Said section 6, as originally enacted (Stats. of Nevada 1921, chap. 92, P. 157, N.C.L. 1929, sec. 2110), provided that the record of an instrument conveying, encumbering or mortgaging both real and personal property, "must be indexed in both the real estate index and the personal property index, as deeds and other conveyances are required by law to be indexed * * *." (Italics ours). In other words, the only change made in said section 6 by the 1935 amendment consisted in the omission of the requirement that such records must be indexed in the personal property index. The reason for said change in section 6 becomes apparent when we consider certain other legislation enacted by the same (1935) legislature.
Section 1 of chap. 116, Stats. of Nevada 1935, p. 242, amends the title of the act of March 8, 1923, "concerning mortgages of personal property, providing for their recordation, and other matters relating thereto, and repealing all acts or parts of acts in conflict herewith" (Stats. of Nevada 1923, chap. 91, p. 153; vol. 1 N.C.L. *144 1929, p. 288), by changing the word "recordation" to "filing." Section 2 of said act of 1923 (sec. 986 N.C.L. 1929), as amended, Stats. of Nevada 1935, chap. 116, p. 243, reads as follows: "Every mortgage, deed of trust or other instrument which creates a lien upon personal property, crops, or chattels, even though real property be included therein, is a chattel mortgage within the terms of this act, and when the same is executed, as required by this act, shall be entitled to filing as provided for in this act."

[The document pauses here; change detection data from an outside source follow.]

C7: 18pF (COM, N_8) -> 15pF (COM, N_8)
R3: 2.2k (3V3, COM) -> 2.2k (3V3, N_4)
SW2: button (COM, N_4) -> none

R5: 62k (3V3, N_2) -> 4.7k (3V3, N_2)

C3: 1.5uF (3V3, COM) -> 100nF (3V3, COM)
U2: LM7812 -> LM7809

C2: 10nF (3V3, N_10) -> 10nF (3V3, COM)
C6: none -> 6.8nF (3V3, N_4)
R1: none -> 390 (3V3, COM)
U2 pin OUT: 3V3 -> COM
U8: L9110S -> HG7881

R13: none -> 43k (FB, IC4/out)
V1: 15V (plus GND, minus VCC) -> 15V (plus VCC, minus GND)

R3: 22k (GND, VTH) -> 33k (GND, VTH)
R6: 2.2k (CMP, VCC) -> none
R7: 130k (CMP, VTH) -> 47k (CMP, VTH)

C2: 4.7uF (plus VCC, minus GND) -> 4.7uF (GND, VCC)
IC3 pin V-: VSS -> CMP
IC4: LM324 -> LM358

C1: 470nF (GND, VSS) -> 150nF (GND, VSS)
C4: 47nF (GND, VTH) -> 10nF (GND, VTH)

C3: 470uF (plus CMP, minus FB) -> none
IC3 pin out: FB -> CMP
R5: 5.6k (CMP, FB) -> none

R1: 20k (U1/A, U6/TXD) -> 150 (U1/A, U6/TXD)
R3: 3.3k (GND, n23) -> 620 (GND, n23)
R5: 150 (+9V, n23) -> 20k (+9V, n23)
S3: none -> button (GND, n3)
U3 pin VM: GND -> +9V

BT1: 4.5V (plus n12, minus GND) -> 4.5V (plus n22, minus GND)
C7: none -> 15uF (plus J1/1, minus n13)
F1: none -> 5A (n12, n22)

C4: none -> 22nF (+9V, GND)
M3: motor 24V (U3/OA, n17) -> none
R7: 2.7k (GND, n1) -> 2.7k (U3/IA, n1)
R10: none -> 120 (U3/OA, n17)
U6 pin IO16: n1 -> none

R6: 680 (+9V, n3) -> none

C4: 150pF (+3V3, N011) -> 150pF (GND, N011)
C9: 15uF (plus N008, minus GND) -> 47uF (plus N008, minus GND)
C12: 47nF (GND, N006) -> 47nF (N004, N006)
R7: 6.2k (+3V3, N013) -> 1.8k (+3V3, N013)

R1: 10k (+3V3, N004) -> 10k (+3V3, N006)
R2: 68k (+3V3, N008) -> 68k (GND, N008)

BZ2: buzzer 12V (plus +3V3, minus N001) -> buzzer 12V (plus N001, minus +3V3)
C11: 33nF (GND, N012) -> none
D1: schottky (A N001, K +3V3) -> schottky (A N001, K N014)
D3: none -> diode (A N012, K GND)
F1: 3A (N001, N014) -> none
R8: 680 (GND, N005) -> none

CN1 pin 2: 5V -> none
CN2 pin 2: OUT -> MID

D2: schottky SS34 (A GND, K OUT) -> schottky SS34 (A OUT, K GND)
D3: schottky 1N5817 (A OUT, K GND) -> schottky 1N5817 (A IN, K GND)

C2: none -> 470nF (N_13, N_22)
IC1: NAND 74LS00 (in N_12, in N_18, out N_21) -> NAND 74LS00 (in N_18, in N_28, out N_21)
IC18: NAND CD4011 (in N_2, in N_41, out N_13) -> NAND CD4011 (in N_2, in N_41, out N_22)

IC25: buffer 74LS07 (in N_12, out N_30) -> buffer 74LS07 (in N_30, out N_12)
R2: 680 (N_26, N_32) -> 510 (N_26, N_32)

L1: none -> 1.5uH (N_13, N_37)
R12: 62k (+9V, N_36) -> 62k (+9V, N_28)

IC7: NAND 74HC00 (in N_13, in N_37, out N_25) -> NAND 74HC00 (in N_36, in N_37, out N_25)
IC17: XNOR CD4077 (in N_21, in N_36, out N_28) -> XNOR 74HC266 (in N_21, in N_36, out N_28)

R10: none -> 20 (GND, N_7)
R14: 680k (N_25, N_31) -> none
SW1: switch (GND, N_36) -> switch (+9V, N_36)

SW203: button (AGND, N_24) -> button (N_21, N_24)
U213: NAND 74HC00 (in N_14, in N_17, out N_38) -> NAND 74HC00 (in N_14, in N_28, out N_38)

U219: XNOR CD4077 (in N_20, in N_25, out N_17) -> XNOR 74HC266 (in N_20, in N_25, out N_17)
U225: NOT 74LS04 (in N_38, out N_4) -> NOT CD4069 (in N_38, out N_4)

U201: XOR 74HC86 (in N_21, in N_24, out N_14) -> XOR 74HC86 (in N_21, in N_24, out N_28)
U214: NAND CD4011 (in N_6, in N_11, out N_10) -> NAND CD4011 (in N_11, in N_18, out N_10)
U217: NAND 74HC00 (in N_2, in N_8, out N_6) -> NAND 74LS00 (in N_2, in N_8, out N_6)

Section 3 of said act of 1923 (sec. 987 N.C.L. 1929), as amended, Stats. of Nevada 1935, chap. 116, p. 243, is as follows: "A mortgage of personal property or crops is void as against creditors of the mortgagor and subsequent purchasers or encumbrancers of the mortgaged property in good faith and for value, unless the mortgage, or a copy thereof certified to be such by a notary public or other officer authorized to take acknowledgments, or an executed counterpart of such mortgage, is filed, but not for recordation, in the office of the recorder. * * * A mortgage of personal property or crops when so filed operates as constructive notice to all persons of the contents thereof."
Said section 3 was again amended on March 19, 1937, p. 162, c. 87, by adding, after the word "filed," in both of the two places where that words occurs in said section, the words "and alphabetically indexed in the proper book of indexes."
We refer also to the wording of sections 4 and 5 of the 1923 act (secs. 988 and 989 N.C.L. 1929, as amended, Stats. of Nevada 1935, chap. 116, pp. 243, 244), and to that of chap. 119, Stats. of Nevada 1935, pp. 247-251, chap. 121, Stats. of Nevada 1935, pp. 253-255, and chap. 123, Stats. of Nevada 1935, pp. 258, 259.
4, 5. It appears from the judgment roll that the requirements of amended section 3 of the chattel mortgage act of March 8, 1923, were not complied with in this case. Said amended section was not repealed or superseded by chap. 148, Stats. of Nevada 1935, pp. 328, *145 329. The district court was therefore right in dismissing said complaint in intervention.
No motion for a new trial having been made in this case; there being no bill of exceptions in the record on appeal, and no error appearing in the judgment roll, the judgment and orders appealed from must be, and are hereby, affirmed, with costs to respondent.